▶ **Description of the task**
Which lines of the entries below run from the one holding "Mossialos, E., Walley, T., Mrazek, M., 2004." to the one holding "Mrazek, M., Frank, R., 2004.", inclusive? Set down exactly those lines and no others.

▶ **Excerpted records**
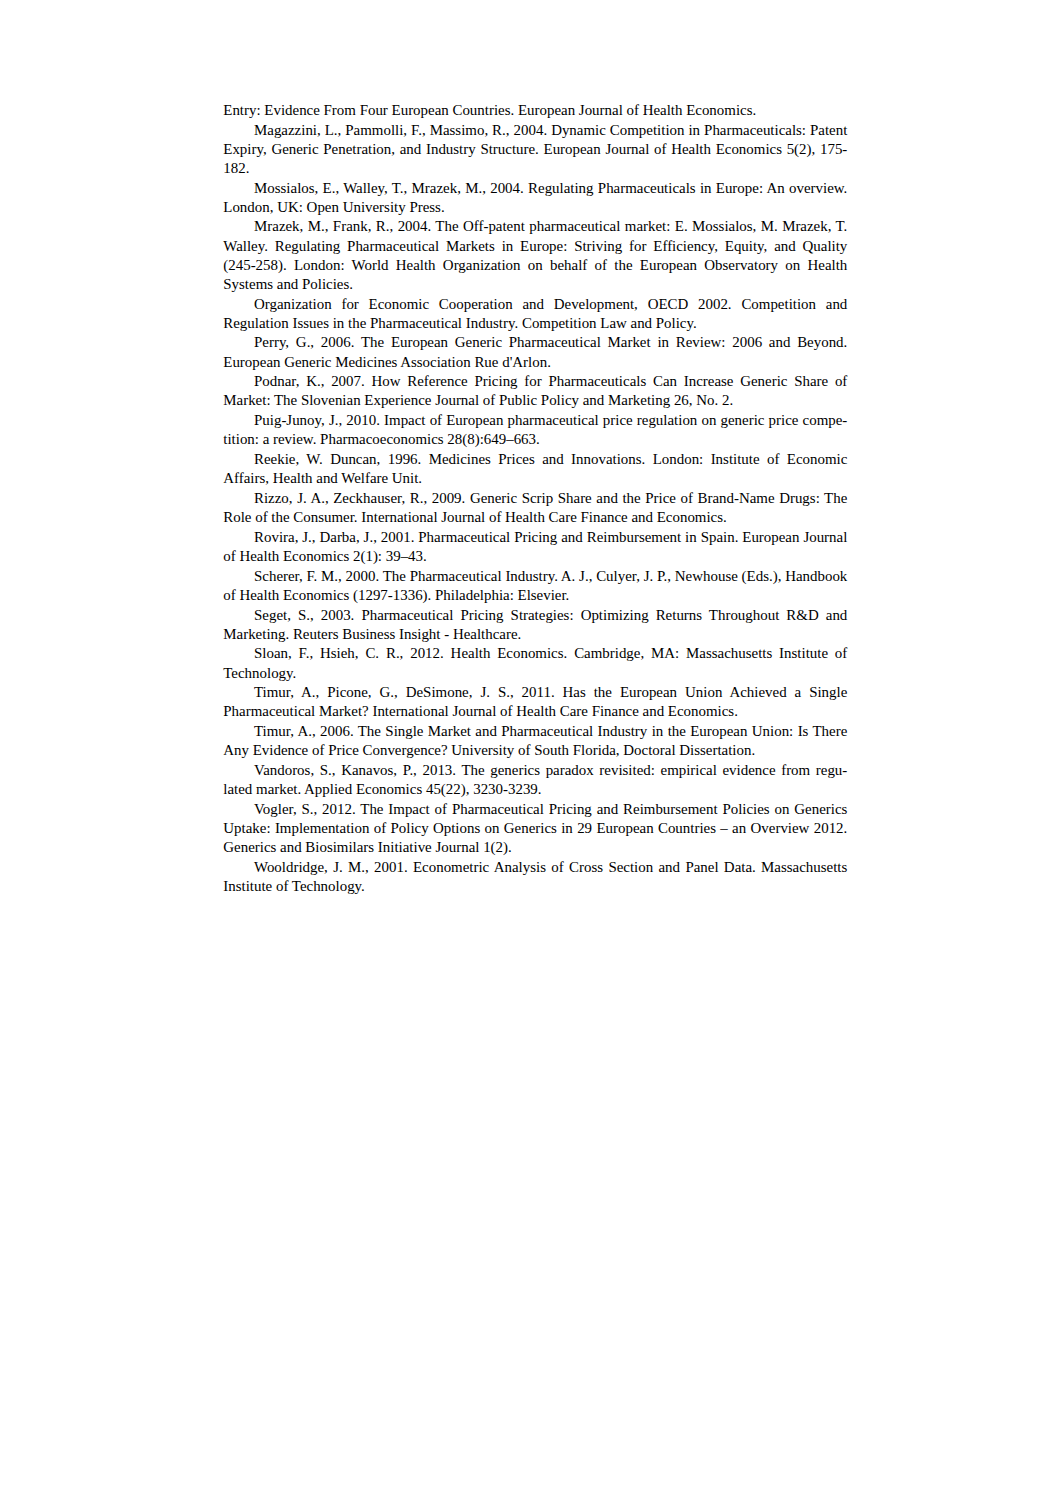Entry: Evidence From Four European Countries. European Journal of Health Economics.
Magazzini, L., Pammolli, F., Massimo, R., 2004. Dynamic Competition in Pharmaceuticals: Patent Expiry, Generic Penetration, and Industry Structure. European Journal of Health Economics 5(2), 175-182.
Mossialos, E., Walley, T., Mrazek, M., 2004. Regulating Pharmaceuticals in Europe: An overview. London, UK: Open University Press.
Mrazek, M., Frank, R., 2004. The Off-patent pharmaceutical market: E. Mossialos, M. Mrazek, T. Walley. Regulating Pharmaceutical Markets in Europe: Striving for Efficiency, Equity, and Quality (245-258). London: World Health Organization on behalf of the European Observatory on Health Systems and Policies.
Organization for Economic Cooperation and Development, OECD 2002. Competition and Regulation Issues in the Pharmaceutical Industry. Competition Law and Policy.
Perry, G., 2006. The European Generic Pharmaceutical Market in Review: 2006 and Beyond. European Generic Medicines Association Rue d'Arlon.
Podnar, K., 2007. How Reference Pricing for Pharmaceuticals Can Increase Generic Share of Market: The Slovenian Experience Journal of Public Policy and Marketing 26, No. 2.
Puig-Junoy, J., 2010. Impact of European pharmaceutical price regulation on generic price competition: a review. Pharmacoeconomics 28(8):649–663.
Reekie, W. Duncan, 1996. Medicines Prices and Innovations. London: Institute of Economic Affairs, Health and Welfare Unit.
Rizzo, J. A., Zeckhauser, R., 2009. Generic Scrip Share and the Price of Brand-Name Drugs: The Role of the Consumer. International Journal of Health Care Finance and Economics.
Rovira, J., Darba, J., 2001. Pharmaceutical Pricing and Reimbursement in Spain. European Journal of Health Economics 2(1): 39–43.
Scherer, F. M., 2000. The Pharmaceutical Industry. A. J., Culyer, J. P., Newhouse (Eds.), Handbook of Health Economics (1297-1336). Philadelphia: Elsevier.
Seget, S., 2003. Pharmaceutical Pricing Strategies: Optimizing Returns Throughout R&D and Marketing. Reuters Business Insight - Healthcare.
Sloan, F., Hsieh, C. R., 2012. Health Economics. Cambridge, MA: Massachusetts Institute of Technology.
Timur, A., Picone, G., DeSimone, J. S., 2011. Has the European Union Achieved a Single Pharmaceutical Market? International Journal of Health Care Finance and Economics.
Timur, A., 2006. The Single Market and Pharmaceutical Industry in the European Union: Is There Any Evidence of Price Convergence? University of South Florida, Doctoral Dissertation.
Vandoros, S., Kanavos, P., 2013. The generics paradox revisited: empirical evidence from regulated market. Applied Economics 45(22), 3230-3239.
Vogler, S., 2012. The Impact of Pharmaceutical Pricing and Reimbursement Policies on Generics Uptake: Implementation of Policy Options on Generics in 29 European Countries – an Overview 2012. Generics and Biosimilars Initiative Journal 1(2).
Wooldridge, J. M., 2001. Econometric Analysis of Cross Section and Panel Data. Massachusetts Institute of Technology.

▶ **Result of this exercise**
Mossialos, E., Walley, T., Mrazek, M., 2004. Regulating Pharmaceuticals in Europe: An overview. London, UK: Open University Press.
Mrazek, M., Frank, R., 2004. The Off-patent pharmaceutical market: E. Mossialos, M. Mrazek, T. Walley. Regulating Pharmaceutical Markets in Europe: Striving for Efficiency, Equity, and Quality (245-258). London: World Health Organization on behalf of the European Observatory on Health Systems and Policies.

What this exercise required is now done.